PROBLEM REQUIREMENTS = Make an exact copy of the listing so that no picture is carried over.

RECORDS TO PROCESS =

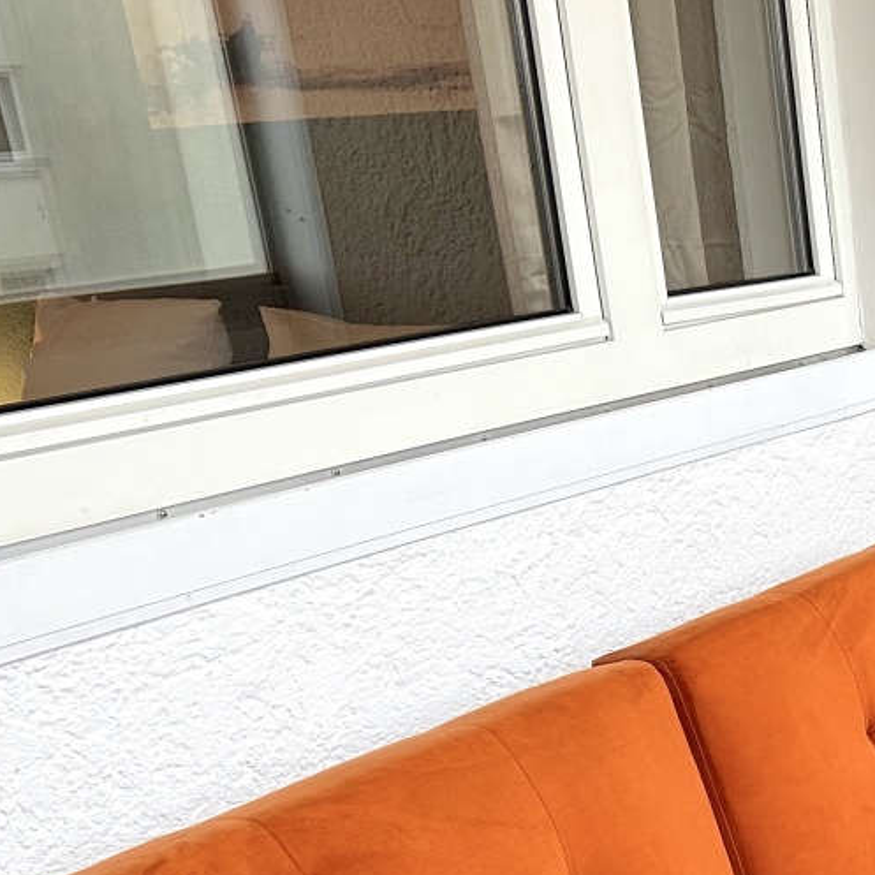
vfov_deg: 26.0
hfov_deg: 23.8
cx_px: 1130
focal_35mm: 64
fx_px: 1830
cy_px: 791
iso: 200
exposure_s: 1/121
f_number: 1.78
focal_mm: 6.86
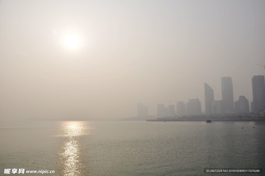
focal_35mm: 33
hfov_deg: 57.3
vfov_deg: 39.9
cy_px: 88
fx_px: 243
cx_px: 132
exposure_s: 1/1250
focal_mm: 22
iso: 200
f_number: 8
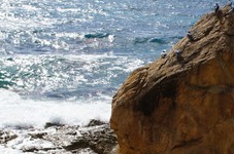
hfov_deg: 27.1
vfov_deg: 18.4
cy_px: 126
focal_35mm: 73
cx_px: 195
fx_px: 473
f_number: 11
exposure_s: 1/200
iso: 100
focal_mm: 24
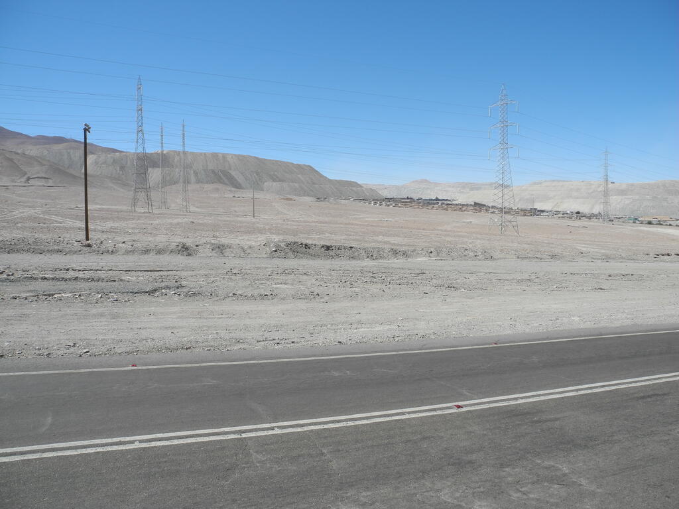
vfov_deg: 49.7
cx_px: 340
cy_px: 254
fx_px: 549
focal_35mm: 28
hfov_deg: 63.4
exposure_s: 1/1000
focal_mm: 6
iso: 100
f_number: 4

RESULT FOR THIS EXERCISE =
vfov_deg: 26.0
hfov_deg: 23.8
cx_px: 1130
focal_35mm: 64
fx_px: 1830
cy_px: 791
iso: 200
exposure_s: 1/121
f_number: 1.78
focal_mm: 6.86
focal_35mm: 33
hfov_deg: 57.3
vfov_deg: 39.9
cy_px: 88
fx_px: 243
cx_px: 132
exposure_s: 1/1250
focal_mm: 22
iso: 200
f_number: 8
hfov_deg: 27.1
vfov_deg: 18.4
cy_px: 126
focal_35mm: 73
cx_px: 195
fx_px: 473
f_number: 11
exposure_s: 1/200
iso: 100
focal_mm: 24
vfov_deg: 49.7
cx_px: 340
cy_px: 254
fx_px: 549
focal_35mm: 28
hfov_deg: 63.4
exposure_s: 1/1000
focal_mm: 6
iso: 100
f_number: 4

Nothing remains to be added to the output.